- Location of Rainbow City in Navajo County, Arizona.
- Rainbow City, Arizona Location in the United States
- Coordinates: 33°52′33″N 109°58′36″W﻿ / ﻿33.87583°N 109.97667°W
- Country: United States
- State: Arizona
- County: Navajo

Area
- • Total: 2.18 sq mi (5.64 km^{2})
- • Land: 2.18 sq mi (5.64 km^{2})
- • Water: 0 sq mi (0.00 km^{2})
- Elevation: 5,781 ft (1,762 m)

Population (2020)
- • Total: 1,001
- • Density: 459.7/sq mi (177.51/km^{2})
- Time zone: UTC-7 (MST (no DST))
- ZIP code: 85941
- Area code: 928
- FIPS code: 04-58620
- GNIS feature ID: 2582847

= Rainbow City, Arizona =

Census-designated place in Navajo County, Arizona, United States

Rainbow City is a census-designated place (CDP) on the Fort Apache Indian Reservation in Navajo County, Arizona, United States. The population was 968 at the 2010 census.

==Demographics==

Historical population
| Census | Pop. | Note | %± |
| 2010 | 968 |  | — |
| 2020 | 1,001 |  | 3.4% |
U.S. Decennial Census

===2020 census===
As of the 2020 census, Rainbow City had a population of 1,001. The median age was 28.9 years. 35.9% of residents were under the age of 18 and 7.8% of residents were 65 years of age or older. For every 100 females there were 87.8 males, and for every 100 females age 18 and over there were 92.8 males age 18 and over.

0.0% of residents lived in urban areas, while 100.0% lived in rural areas.

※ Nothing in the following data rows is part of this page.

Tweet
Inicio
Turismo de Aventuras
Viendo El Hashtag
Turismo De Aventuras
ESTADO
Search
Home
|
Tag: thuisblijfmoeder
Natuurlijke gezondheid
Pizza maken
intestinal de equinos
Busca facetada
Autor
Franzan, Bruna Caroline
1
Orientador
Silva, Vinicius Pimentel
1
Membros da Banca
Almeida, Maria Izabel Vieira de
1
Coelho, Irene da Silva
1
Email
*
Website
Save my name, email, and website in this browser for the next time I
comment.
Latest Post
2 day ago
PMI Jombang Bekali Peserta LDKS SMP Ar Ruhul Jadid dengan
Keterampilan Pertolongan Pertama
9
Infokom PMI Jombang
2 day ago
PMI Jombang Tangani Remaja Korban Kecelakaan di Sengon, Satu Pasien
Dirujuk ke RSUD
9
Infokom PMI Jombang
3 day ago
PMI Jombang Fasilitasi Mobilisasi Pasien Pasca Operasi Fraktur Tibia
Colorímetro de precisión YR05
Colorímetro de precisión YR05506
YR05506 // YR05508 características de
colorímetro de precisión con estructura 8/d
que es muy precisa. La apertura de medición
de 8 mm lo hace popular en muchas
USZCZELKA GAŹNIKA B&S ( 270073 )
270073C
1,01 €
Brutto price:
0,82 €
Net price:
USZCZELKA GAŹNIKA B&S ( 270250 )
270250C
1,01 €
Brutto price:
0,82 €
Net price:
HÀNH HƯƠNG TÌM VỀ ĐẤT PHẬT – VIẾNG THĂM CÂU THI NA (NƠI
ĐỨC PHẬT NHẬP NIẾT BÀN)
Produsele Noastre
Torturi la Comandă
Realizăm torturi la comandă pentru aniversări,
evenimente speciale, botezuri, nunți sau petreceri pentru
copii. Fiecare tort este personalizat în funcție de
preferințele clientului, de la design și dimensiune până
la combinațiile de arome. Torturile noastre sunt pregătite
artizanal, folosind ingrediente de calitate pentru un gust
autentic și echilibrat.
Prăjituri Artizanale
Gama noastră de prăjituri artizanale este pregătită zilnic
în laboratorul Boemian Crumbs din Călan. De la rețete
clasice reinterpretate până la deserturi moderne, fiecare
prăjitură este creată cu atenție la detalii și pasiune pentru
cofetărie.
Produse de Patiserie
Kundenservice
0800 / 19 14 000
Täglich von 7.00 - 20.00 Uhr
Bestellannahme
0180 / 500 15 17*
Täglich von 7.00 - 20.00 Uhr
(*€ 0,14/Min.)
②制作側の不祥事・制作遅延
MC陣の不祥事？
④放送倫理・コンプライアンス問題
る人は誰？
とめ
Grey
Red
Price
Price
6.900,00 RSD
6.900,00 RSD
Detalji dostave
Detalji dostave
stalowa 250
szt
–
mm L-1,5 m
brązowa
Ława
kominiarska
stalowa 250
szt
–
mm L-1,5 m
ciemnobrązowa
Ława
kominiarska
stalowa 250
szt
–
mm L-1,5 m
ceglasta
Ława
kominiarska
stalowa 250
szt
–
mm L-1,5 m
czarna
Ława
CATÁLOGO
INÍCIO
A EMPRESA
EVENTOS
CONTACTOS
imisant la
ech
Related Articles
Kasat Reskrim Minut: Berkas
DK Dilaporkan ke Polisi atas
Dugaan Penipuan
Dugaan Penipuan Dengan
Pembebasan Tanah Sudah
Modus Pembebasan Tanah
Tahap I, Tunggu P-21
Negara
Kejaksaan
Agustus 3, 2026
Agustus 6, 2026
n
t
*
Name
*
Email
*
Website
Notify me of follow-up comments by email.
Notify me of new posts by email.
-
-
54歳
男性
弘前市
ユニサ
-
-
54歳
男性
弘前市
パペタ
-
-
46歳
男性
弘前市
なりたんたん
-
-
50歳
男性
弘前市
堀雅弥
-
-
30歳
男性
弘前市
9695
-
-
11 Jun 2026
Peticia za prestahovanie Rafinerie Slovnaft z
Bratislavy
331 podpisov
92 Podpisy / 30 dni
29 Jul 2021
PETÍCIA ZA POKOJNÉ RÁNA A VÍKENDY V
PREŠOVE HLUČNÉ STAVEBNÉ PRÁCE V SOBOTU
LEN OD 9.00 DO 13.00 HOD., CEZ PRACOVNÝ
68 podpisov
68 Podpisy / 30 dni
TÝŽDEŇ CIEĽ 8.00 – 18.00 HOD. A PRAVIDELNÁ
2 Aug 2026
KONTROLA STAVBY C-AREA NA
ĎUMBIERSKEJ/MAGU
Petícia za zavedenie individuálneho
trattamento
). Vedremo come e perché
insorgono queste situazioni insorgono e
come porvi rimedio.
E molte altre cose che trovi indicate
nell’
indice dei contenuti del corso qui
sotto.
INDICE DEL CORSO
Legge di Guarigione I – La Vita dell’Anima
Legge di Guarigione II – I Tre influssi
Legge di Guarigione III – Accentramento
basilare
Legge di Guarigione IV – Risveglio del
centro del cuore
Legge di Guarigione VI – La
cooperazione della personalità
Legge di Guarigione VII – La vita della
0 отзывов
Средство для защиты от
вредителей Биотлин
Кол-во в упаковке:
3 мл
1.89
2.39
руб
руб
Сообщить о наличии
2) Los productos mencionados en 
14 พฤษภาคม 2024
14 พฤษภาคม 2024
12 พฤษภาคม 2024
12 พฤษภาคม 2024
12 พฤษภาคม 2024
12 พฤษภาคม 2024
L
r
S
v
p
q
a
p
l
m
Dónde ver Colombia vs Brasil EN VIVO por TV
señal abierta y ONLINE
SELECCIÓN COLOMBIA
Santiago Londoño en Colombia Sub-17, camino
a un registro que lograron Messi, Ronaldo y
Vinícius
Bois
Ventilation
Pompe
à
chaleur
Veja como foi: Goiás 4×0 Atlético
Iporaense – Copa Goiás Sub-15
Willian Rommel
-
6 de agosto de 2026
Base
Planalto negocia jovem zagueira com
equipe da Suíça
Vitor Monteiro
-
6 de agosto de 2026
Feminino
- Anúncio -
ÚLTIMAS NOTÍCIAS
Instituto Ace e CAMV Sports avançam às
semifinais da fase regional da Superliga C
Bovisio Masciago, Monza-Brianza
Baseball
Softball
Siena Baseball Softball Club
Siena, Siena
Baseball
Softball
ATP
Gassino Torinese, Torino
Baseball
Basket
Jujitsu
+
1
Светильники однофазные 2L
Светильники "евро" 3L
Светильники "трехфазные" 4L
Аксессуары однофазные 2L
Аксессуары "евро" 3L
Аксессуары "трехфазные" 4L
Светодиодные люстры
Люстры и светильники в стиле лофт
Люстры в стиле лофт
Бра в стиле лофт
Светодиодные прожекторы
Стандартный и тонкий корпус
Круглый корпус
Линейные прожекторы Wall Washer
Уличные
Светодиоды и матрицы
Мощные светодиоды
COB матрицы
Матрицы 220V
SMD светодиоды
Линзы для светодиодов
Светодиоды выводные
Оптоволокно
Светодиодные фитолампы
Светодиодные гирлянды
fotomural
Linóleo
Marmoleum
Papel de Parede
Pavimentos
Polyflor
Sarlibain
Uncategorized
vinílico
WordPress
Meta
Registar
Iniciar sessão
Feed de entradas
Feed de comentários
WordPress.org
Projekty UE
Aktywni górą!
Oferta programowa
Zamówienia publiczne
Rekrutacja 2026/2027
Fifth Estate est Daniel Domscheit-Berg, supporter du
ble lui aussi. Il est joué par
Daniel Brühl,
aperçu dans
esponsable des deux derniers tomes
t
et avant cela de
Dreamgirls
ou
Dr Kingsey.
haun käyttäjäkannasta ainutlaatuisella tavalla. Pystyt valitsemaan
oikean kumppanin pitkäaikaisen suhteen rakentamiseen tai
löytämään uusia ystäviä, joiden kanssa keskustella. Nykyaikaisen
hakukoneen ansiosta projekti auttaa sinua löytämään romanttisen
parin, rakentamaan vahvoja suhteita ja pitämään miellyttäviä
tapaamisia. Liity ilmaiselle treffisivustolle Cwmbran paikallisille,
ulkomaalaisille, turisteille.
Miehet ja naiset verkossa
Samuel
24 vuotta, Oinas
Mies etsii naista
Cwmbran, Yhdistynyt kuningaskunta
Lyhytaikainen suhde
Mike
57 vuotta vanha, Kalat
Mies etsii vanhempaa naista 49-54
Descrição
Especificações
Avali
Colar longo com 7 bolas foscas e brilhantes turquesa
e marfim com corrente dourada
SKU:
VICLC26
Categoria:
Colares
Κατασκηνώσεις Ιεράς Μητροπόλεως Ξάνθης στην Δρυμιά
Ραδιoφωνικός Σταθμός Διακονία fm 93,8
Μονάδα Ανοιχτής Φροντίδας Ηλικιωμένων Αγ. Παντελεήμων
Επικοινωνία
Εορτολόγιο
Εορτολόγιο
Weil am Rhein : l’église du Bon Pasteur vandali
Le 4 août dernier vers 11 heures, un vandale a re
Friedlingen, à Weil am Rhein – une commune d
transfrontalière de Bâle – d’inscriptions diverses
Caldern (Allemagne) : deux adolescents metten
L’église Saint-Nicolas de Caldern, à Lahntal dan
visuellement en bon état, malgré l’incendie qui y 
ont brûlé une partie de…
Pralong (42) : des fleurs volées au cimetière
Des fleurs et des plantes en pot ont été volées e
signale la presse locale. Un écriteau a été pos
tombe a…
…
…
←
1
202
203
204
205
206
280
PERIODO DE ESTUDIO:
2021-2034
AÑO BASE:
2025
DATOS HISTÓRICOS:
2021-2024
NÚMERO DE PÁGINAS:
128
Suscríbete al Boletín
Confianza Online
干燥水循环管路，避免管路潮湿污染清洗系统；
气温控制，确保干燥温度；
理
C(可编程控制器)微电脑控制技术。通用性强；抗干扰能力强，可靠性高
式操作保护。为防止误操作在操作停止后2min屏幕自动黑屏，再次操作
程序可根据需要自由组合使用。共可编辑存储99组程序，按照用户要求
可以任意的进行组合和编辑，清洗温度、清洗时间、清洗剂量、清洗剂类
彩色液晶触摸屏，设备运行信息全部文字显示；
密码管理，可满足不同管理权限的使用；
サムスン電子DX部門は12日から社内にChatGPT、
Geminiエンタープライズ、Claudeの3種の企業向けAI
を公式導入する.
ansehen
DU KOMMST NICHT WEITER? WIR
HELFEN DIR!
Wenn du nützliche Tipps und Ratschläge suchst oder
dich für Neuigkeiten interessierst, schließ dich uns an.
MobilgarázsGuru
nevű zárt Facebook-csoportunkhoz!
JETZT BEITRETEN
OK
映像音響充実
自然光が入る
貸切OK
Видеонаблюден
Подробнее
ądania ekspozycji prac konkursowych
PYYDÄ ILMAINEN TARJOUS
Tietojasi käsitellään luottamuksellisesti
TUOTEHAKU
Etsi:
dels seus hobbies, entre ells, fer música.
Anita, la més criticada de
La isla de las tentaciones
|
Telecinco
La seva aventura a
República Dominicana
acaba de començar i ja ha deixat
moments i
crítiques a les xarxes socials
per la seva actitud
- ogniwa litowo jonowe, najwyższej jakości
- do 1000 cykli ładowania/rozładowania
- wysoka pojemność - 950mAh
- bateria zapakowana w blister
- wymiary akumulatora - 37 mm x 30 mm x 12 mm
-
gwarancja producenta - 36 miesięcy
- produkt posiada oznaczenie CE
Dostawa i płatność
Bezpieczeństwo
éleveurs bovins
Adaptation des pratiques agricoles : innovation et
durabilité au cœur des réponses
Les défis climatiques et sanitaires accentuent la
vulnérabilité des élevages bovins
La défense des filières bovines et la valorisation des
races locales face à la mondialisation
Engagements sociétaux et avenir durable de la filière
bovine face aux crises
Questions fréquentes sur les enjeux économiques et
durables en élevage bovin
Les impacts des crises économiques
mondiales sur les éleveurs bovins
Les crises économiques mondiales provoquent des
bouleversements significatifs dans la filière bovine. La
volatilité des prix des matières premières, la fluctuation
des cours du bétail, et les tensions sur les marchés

There were 217 households in Rainbow City, of which 58.5% had children under the age of 18 living in them. Of all households, 30.4% were married-couple households, 17.5% were households with a male householder and no spouse or partner present, and 41.5% were households with a female householder and no spouse or partner present. About 11.6% of all households were made up of individuals and 5.5% had someone living alone who was 65 years of age or older.

There were 234 housing units, of which 7.3% were vacant. The homeowner vacancy rate was 0.0% and the rental vacancy rate was 0.0%.

Racial composition as of the 2020 census
| Race | Number | Percent |
|---|---|---|
| White | 1 | 0.1% |
| Black or African American | 0 | 0.0% |
| American Indian and Alaska Native | 989 | 98.8% |
| Asian | 0 | 0.0% |
| Native Hawaiian and Other Pacific Islander | 0 | 0.0% |
| Some other race | 6 | 0.6% |
| Two or more races | 5 | 0.5% |
| Hispanic or Latino (of any race) | 14 | 1.4% |

===2010 census===
As of the census of 2010, there were 968 people, 223 households, and 192 families living in the CDP.